# [The problem]
Copy everything from the line containing "original_rewards" down to the line containing "Reading left to", swapping "whiskers" for "tails" and leaving the rest unchanged.

# [Records for this task]
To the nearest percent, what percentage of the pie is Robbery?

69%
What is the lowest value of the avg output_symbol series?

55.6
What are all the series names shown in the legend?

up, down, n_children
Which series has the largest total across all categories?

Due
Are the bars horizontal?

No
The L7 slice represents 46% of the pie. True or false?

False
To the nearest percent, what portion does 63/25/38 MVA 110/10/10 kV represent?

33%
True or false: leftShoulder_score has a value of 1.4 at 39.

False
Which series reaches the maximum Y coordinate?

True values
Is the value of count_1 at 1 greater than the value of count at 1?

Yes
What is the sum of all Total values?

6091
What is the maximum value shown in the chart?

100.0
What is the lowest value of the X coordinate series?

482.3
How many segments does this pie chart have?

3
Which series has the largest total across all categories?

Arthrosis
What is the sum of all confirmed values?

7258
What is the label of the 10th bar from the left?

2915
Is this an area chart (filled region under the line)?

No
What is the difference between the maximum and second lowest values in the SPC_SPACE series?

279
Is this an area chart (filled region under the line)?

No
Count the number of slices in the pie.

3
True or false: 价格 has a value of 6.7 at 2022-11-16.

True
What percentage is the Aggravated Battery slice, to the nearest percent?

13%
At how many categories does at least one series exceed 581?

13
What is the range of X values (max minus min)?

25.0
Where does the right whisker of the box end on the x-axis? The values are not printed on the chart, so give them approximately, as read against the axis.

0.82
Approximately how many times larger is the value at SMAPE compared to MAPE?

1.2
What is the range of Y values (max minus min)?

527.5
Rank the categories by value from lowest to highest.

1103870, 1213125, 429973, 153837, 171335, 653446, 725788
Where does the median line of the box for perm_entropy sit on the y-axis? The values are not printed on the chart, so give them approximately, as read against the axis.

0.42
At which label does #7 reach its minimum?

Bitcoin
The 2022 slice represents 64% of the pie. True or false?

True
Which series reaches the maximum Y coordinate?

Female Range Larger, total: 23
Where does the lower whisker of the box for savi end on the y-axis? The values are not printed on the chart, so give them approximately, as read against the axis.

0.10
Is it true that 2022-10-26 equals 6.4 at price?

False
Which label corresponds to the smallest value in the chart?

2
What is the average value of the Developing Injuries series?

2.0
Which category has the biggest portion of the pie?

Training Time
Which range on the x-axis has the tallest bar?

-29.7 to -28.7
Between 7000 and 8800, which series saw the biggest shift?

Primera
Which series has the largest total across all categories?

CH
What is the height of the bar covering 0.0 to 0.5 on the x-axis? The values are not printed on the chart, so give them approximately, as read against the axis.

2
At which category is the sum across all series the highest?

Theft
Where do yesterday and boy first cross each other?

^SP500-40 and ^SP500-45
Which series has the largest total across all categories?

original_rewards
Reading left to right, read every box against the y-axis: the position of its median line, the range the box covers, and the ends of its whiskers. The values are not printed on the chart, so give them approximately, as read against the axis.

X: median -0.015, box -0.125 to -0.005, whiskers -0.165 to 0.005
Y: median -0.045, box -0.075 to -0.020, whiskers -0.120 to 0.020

# [Exercise response]
original_rewards
Reading left to right, read every box against the y-axis: the position of its median line, the range the box covers, and the ends of its tails. The values are not printed on the chart, so give them approximately, as read against the axis.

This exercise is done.